Electronic design automation data
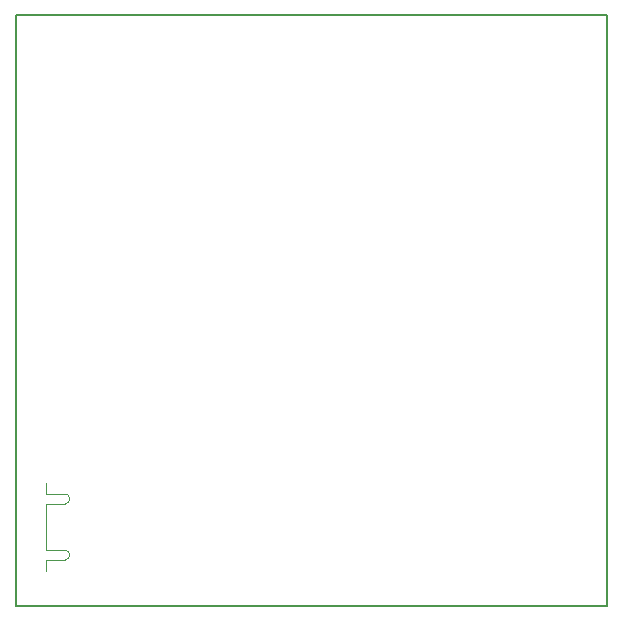
<source format=gbr>
%TF.GenerationSoftware,KiCad,Pcbnew,9.0.4*%
%TF.CreationDate,2025-09-30T19:15:50-07:00*%
%TF.ProjectId,LE_PSU_CAD,4c455f50-5355-45f4-9341-442e6b696361,rev?*%
%TF.SameCoordinates,Original*%
%TF.FileFunction,Profile,NP*%
%FSLAX46Y46*%
G04 Gerber Fmt 4.6, Leading zero omitted, Abs format (unit mm)*
G04 Created by KiCad (PCBNEW 9.0.4) date 2025-09-30 19:15:50*
%MOMM*%
%LPD*%
G01*
G04 APERTURE LIST*
%TA.AperFunction,Profile*%
%ADD10C,0.200000*%
%TD*%
%TA.AperFunction,Profile*%
%ADD11C,0.100000*%
%TD*%
G04 APERTURE END LIST*
D10*
X172500000Y-73950000D02*
X222500000Y-73950000D01*
X222500000Y-123950000D01*
X172500000Y-123950000D01*
X172500000Y-73950000D01*
D11*
%TO.C,J1*%
X175050000Y-113500000D02*
X175050000Y-114450000D01*
X175050000Y-119200000D02*
X175050000Y-115300000D01*
X175050000Y-120050000D02*
X175050000Y-121000000D01*
X176625000Y-114450000D02*
X175050000Y-114450000D01*
X176625000Y-115300000D02*
X175050000Y-115300000D01*
X176625000Y-119200000D02*
X175050000Y-119200000D01*
X176625000Y-120050000D02*
X175050000Y-120050000D01*
X176625000Y-114450000D02*
G75*
G02*
X176625000Y-115300000I0J-425000D01*
G01*
X176625000Y-119200000D02*
G75*
G02*
X176625000Y-120050000I0J-425000D01*
G01*
%TD*%
M02*

</source>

» **GOAL OF THE EXERCISE**
Repeat exactly the lines from the first line of the records above through the line containing "X175050000Y-119200000D01*", both included. Leave out the pictures.

» **TASK SOLUTION**
<source format=gbr>
%TF.GenerationSoftware,KiCad,Pcbnew,9.0.4*%
%TF.CreationDate,2025-09-30T19:15:50-07:00*%
%TF.ProjectId,LE_PSU_CAD,4c455f50-5355-45f4-9341-442e6b696361,rev?*%
%TF.SameCoordinates,Original*%
%TF.FileFunction,Profile,NP*%
%FSLAX46Y46*%
G04 Gerber Fmt 4.6, Leading zero omitted, Abs format (unit mm)*
G04 Created by KiCad (PCBNEW 9.0.4) date 2025-09-30 19:15:50*
%MOMM*%
%LPD*%
G01*
G04 APERTURE LIST*
%TA.AperFunction,Profile*%
%ADD10C,0.200000*%
%TD*%
%TA.AperFunction,Profile*%
%ADD11C,0.100000*%
%TD*%
G04 APERTURE END LIST*
D10*
X172500000Y-73950000D02*
X222500000Y-73950000D01*
X222500000Y-123950000D01*
X172500000Y-123950000D01*
X172500000Y-73950000D01*
D11*
%TO.C,J1*%
X175050000Y-113500000D02*
X175050000Y-114450000D01*
X175050000Y-119200000D02*
X175050000Y-115300000D01*
X175050000Y-120050000D02*
X175050000Y-121000000D01*
X176625000Y-114450000D02*
X175050000Y-114450000D01*
X176625000Y-115300000D02*
X175050000Y-115300000D01*
X176625000Y-119200000D02*
X175050000Y-119200000D01*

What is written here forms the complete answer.